(Figure understanding tasks)
* * * * * * * * *

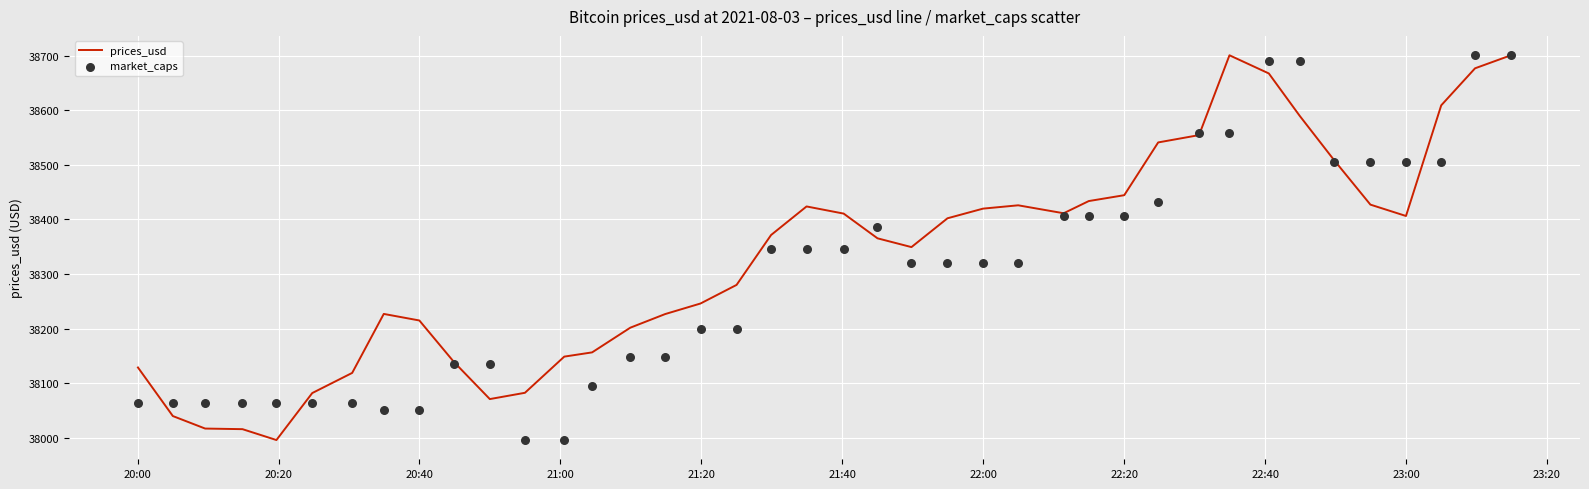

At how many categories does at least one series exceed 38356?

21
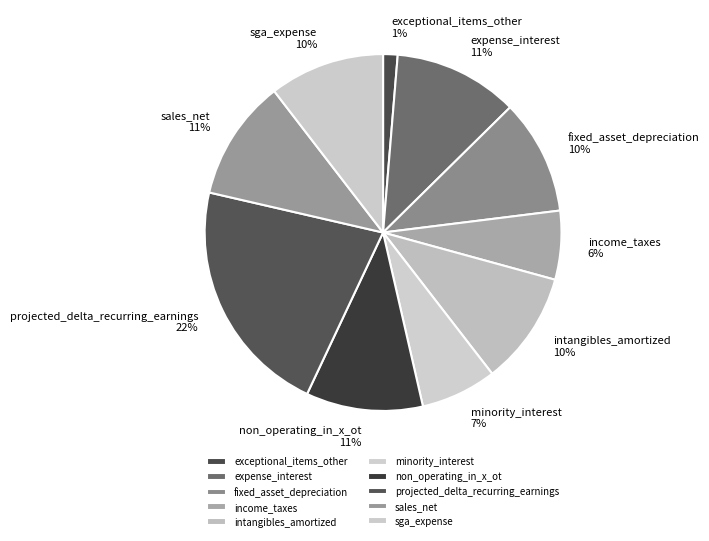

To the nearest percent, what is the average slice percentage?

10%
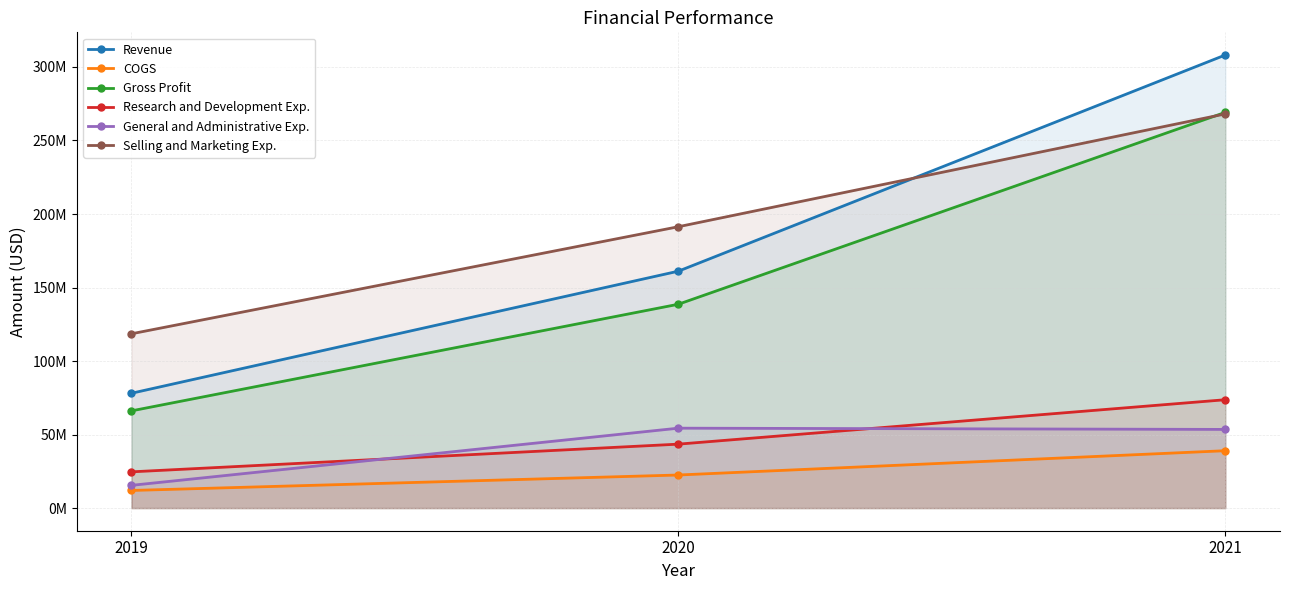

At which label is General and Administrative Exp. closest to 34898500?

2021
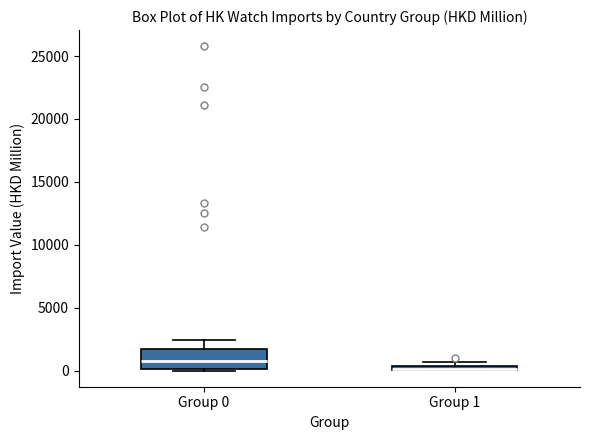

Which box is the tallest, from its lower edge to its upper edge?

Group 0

* * * * * * * * *

• **What you have to do**
Reproduce every item above word for word, including its answer, and leave out the pictures.

• **Task result**
At how many categories does at least one series exceed 38356?

21

To the nearest percent, what is the average slice percentage?

10%

At which label is General and Administrative Exp. closest to 34898500?

2021

Which box is the tallest, from its lower edge to its upper edge?

Group 0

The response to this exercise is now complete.